Start with the line containing "Document page, 1241x1754 pixels." and write out each line through the end of the listing, exactly as given.

===============

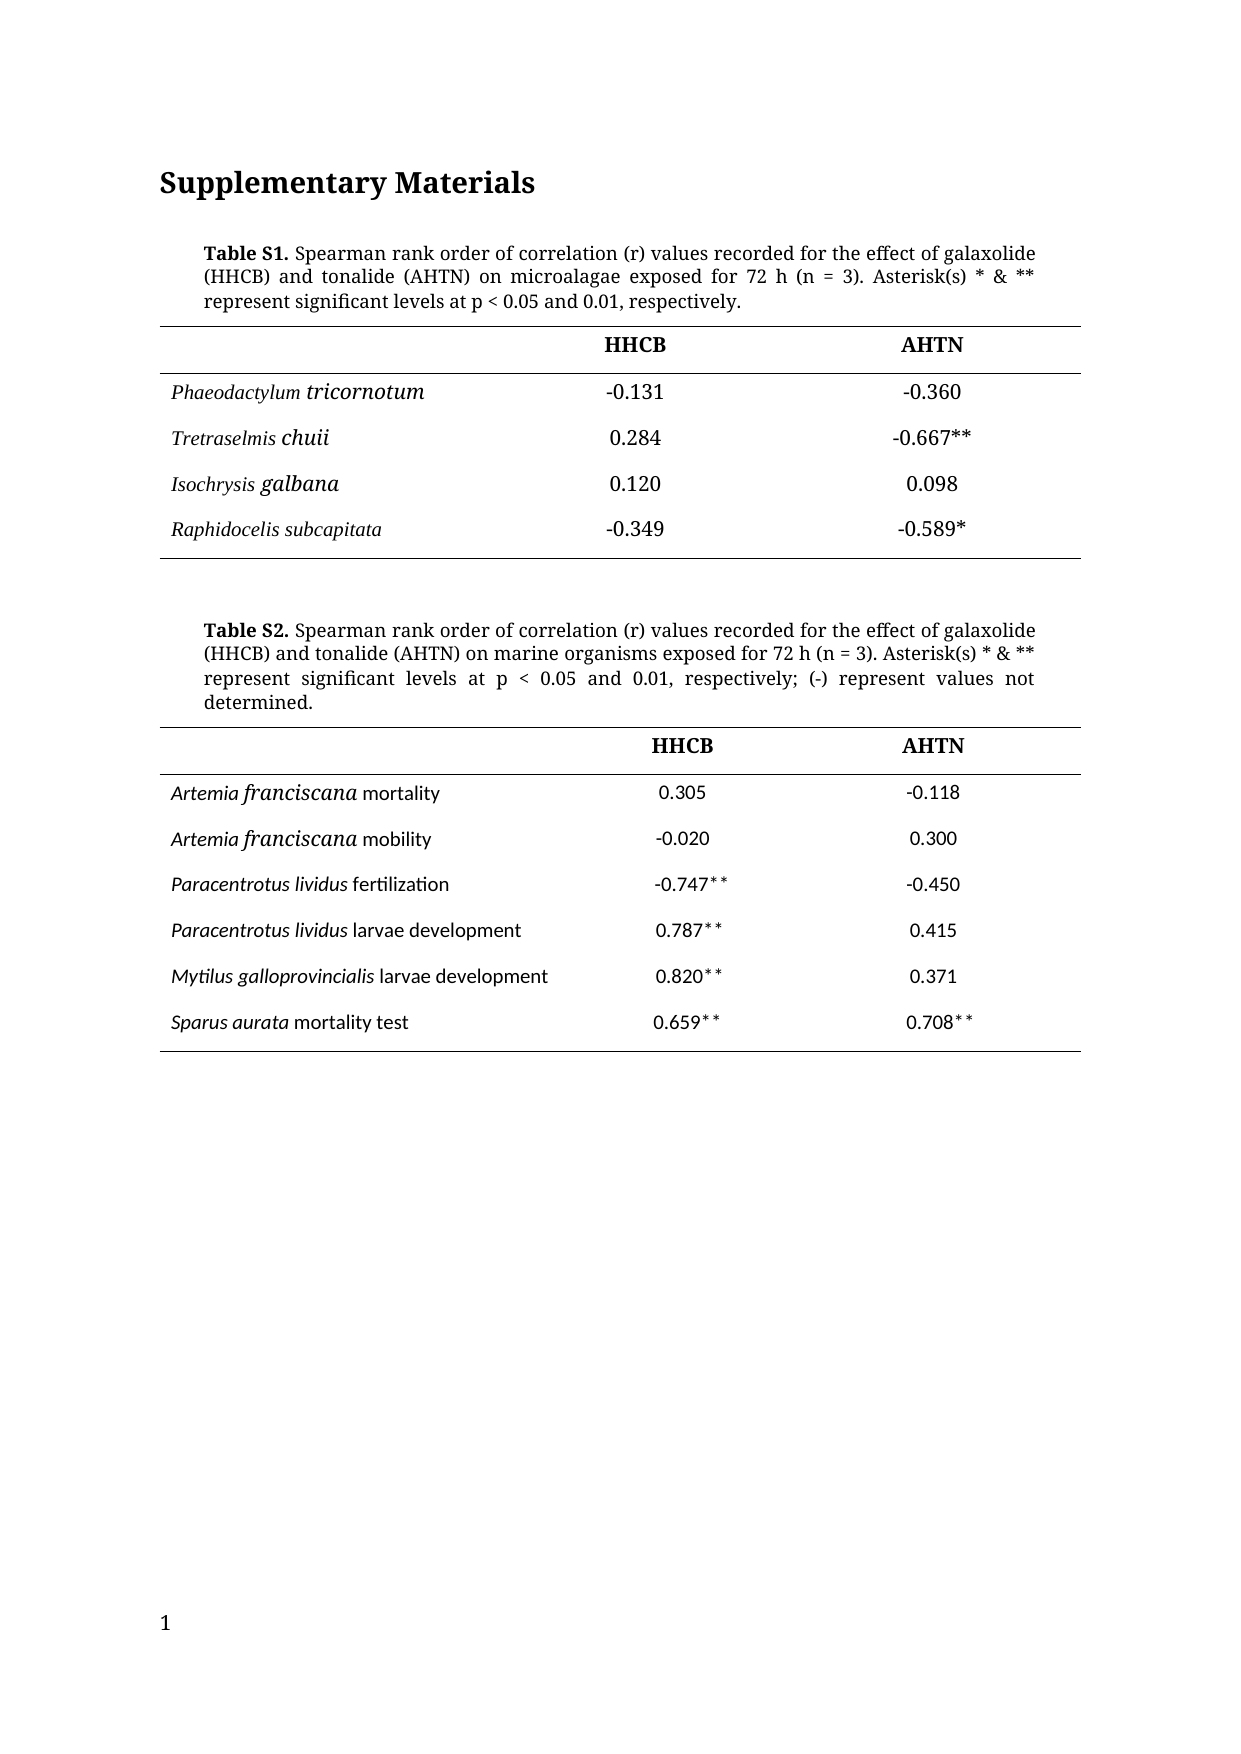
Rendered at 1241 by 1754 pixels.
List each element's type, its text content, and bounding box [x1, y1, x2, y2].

table_header HHCB [579, 728, 786, 774]
table_cell -0.118 [786, 775, 1081, 821]
table_cell Phaeodactylum tricornotum [160, 374, 487, 420]
table_cell Isochrysis galbana [160, 466, 487, 512]
table_cell -0.020 [579, 821, 786, 867]
table_cell -0.667** [784, 420, 1081, 466]
table_cell -0.349 [487, 512, 783, 558]
table_header HHCB [487, 327, 783, 373]
text Supplementary Materials [159, 148, 1081, 216]
table_cell 0.659** [579, 1005, 786, 1051]
table_cell 0.284 [487, 420, 783, 466]
table_header [160, 728, 579, 774]
table_cell Mytilus galloprovincialis larvae development [160, 959, 579, 1005]
text Table S1. Spearman rank order of correlation (r) values recorded for the effect of galaxolide (HHCB) and tonalide (AHTN) on microalagae exposed for 72 h (n = 3). Asterisk(s) * & ** represent significant levels at p < 0.05 and 0.01, respectively. [204, 241, 1036, 313]
table_cell 0.098 [784, 466, 1081, 512]
table_cell Artemia franciscana mortality [160, 775, 579, 821]
table_header [160, 327, 487, 373]
table_cell -0.131 [487, 374, 783, 420]
table_cell 0.708** [786, 1005, 1081, 1051]
table_cell 0.371 [786, 959, 1081, 1005]
table_cell Sparus aurata mortality test [160, 1005, 579, 1051]
table_cell Paracentrotus lividus fertilization [160, 867, 579, 913]
table_cell 0.820** [579, 959, 786, 1005]
table_cell Artemia franciscana mobility [160, 821, 579, 867]
table_header AHTN [784, 327, 1081, 373]
table_cell 0.305 [579, 775, 786, 821]
table_cell -0.360 [784, 374, 1081, 420]
table_cell Paracentrotus lividus larvae development [160, 913, 579, 959]
table_cell -0.589* [784, 512, 1081, 558]
table_cell -0.450 [786, 867, 1081, 913]
table_cell 0.787** [579, 913, 786, 959]
table_cell Raphidocelis subcapitata [160, 512, 487, 558]
table_cell -0.747** [579, 867, 786, 913]
table_cell 0.415 [786, 913, 1081, 959]
text Table S2. Spearman rank order of correlation (r) values recorded for the effect of galaxolide (HHCB) and tonalide (AHTN) on marine organisms exposed for 72 h (n = 3). Asterisk(s) * & ** represent significant levels at p < 0.05 and 0.01, respectively; (-) represent values not determined. [204, 618, 1036, 715]
table_cell 0.120 [487, 466, 783, 512]
table_cell Tretraselmis chuii [160, 420, 487, 466]
table_cell 0.300 [786, 821, 1081, 867]
table_header AHTN [786, 728, 1081, 774]
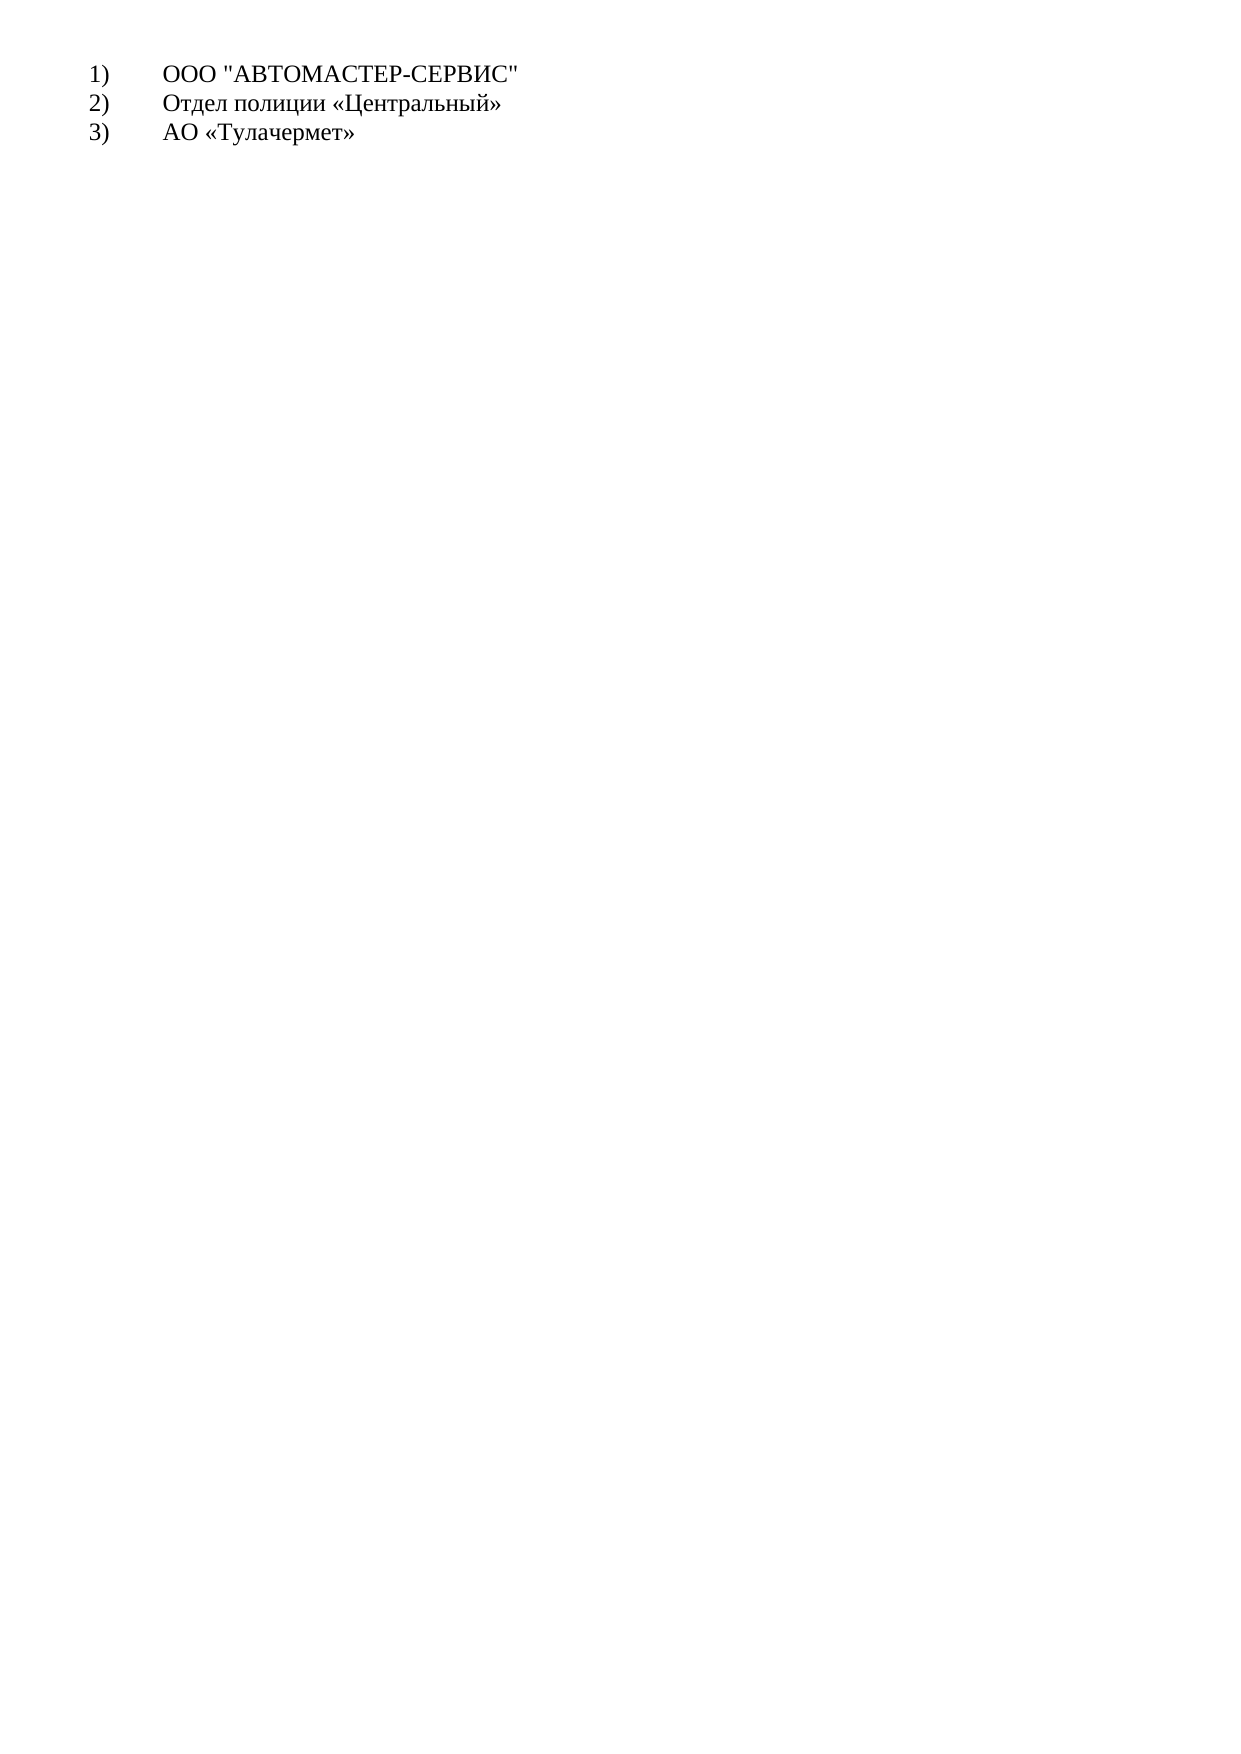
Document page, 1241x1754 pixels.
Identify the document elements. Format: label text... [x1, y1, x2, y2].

text 2) Отдел полиции «Центральный» [89, 88, 1181, 117]
text 3) АО «Тулачермет» [89, 117, 1181, 145]
text 1) ООО "АВТОМАСТЕР-СЕРВИС" [89, 59, 1181, 88]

===============

> EXPECTED OUTPUT
Document page, 1241x1754 pixels.
Identify the document elements. Format: label text... [x1, y1, x2, y2].

text 2) Отдел полиции «Центральный» [89, 88, 1181, 117]
text 3) АО «Тулачермет» [89, 117, 1181, 145]
text 1) ООО "АВТОМАСТЕР-СЕРВИС" [89, 59, 1181, 88]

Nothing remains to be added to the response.